Trecho selecionado ▸
Alguns desses pesquisadores, tais como Diana Tamir e Jason Mitchell, da universidade de Harvard, por exemplo, buscam respostas para o sucesso do fenômeno das redes sociais nas bases biológicas do comportamento. De acordo com as pesquisas conduzidas por esses pesquisadores, o prazer obtido com a rede social seria semelhante ao conseguido através de sexo e comida.

Outro trabalho que traça um caminho parecido foi apresentado por David Rock, (neurocientista, fundador e presidente do NeuroLeadership Group), no artigo: “Seu cérebro no Facebook”. Nele, o autor afirma que o cérebro possui uma região que está sempre conectada com nosso lado social, onde aconteceriam nossos pensamentos sobre nós mesmos e sobre as outras pessoas. Nesse sentido, o que foi apresentado é que o “passatempo” favorito de nosso cérebro, quando não estamos focados em outra coisa, seria ficar pensando sobre pessoas. Por outro lado, quando estamos focados em outra atividade, essa região se “desliga” durante aquele tempo. O que foi ressaltado é que bastam apenas dois segundos de inatividade para que essa região volte ao modo “passatempo” novamente.

Dados coletados:
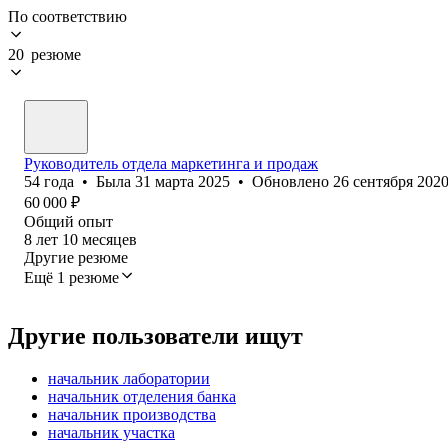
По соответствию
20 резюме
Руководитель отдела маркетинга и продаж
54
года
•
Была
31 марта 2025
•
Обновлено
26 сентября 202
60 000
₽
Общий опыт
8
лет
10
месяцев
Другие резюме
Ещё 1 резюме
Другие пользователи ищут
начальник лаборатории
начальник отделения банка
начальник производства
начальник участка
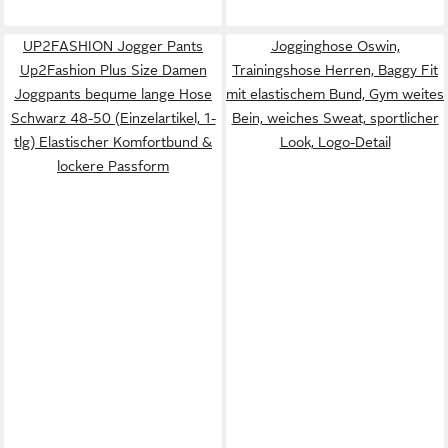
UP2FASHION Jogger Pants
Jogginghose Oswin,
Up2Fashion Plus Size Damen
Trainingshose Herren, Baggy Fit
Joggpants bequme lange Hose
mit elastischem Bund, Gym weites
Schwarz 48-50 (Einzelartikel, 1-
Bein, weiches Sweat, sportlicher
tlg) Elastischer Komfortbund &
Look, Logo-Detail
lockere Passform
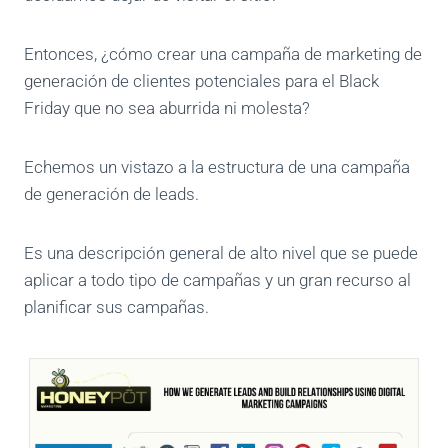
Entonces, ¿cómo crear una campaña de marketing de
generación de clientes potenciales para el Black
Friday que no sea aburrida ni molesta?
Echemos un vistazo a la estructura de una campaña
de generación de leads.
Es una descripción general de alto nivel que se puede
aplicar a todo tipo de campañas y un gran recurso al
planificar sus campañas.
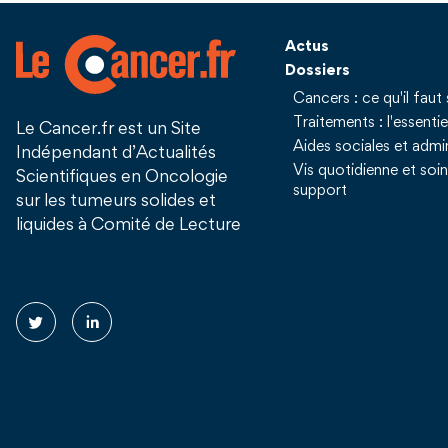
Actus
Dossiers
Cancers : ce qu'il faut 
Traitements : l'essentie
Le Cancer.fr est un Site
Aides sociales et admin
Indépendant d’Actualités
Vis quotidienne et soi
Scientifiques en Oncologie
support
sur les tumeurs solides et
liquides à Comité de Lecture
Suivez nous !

--

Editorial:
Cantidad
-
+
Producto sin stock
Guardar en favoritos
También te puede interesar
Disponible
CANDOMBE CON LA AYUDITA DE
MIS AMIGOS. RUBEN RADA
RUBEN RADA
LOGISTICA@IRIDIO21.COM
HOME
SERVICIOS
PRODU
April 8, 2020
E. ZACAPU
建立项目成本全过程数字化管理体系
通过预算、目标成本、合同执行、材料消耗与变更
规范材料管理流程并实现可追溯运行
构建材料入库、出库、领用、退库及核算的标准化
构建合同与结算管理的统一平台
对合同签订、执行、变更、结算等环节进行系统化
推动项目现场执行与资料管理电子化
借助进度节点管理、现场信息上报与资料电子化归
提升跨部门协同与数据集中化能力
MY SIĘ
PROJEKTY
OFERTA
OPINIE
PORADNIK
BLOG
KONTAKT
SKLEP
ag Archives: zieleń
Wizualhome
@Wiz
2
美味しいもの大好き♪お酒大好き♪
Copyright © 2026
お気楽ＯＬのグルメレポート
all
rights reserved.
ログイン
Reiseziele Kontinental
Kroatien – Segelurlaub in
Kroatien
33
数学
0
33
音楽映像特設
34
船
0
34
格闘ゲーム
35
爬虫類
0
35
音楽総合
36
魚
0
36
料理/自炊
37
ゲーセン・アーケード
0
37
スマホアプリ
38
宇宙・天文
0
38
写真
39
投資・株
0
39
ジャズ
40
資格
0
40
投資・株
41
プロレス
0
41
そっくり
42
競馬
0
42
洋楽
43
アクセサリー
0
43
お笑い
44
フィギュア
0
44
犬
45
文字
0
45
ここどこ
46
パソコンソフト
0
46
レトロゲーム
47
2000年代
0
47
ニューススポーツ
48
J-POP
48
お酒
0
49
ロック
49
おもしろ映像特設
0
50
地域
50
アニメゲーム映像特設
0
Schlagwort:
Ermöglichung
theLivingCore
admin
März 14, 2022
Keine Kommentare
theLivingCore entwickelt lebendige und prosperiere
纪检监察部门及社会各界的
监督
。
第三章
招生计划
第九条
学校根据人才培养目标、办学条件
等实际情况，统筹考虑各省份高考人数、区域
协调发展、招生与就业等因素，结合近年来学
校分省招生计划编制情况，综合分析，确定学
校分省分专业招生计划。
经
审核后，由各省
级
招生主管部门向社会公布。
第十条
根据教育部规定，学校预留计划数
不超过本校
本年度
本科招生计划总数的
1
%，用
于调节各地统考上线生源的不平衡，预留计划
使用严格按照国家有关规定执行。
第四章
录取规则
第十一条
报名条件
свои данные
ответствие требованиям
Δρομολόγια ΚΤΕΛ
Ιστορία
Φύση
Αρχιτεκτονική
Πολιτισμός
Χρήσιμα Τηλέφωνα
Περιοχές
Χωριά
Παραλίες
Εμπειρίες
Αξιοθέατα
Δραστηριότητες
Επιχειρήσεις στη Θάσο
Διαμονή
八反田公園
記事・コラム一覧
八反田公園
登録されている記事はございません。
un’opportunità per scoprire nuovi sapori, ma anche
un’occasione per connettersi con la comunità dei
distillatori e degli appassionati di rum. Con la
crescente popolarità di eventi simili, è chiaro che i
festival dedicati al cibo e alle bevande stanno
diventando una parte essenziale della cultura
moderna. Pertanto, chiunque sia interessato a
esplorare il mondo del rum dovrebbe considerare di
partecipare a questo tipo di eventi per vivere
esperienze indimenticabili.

...

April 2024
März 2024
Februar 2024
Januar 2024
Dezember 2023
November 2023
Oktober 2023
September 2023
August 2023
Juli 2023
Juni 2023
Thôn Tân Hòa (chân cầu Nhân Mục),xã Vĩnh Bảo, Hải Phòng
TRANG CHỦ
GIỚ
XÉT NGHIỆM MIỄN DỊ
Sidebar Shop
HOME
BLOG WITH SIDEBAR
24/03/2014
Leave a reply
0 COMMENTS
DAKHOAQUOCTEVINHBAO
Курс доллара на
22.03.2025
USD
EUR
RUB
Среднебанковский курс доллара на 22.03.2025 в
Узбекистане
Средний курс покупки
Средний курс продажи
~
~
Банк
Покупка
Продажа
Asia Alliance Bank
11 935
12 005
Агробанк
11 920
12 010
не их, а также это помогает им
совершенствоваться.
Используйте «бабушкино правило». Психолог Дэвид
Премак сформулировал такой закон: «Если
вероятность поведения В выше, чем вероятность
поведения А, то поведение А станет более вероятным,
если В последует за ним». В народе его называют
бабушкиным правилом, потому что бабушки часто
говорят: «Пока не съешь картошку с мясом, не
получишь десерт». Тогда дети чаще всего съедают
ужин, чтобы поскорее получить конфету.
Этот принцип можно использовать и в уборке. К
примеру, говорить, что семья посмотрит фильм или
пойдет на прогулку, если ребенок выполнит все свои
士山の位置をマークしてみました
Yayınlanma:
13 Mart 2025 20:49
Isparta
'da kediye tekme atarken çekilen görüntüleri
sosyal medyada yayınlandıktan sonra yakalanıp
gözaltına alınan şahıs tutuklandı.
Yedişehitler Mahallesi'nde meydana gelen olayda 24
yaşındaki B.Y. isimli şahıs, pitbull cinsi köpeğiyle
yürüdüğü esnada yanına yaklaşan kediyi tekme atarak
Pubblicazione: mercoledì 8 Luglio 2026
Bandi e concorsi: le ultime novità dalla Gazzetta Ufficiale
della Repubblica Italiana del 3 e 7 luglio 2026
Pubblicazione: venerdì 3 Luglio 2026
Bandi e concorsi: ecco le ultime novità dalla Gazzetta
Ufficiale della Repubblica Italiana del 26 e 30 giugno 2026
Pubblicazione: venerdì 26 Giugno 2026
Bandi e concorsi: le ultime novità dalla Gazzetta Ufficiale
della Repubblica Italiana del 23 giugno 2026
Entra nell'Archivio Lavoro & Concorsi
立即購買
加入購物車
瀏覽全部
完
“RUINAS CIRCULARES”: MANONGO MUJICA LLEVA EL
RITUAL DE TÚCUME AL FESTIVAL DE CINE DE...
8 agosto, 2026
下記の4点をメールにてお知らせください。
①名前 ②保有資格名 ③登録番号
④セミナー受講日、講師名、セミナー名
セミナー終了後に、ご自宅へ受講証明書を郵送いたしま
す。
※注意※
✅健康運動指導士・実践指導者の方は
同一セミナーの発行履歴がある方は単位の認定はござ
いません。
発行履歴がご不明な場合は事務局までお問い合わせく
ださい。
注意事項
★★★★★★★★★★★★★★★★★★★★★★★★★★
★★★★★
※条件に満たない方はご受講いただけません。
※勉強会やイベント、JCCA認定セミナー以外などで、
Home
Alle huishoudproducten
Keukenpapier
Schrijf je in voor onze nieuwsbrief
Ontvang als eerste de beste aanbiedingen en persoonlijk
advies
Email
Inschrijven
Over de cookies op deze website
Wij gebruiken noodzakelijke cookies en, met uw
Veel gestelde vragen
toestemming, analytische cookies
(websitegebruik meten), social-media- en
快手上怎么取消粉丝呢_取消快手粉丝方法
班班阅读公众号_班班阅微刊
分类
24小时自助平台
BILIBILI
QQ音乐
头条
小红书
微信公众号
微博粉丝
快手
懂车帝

Ações a realizar ▸
[A] Segundo o trecho sobre redes sociais e o cérebro, quantos segundos de inatividade bastam para que a região social do cérebro volte ao modo “passatempo”?
[B] Traduza para o inglês esta frase do trecho selecionado: “De acordo com as pesquisas conduzidas por esses pesquisadores, o prazer obtido com a rede social seria semelhante ao conseguido através de sexo e comida.”

Respostas esperadas ▸
[A] Bastam apenas dois segundos de inatividade.

[B] According to the research conducted by these researchers, the pleasure obtained from social networking would be similar to that achieved through sex and food.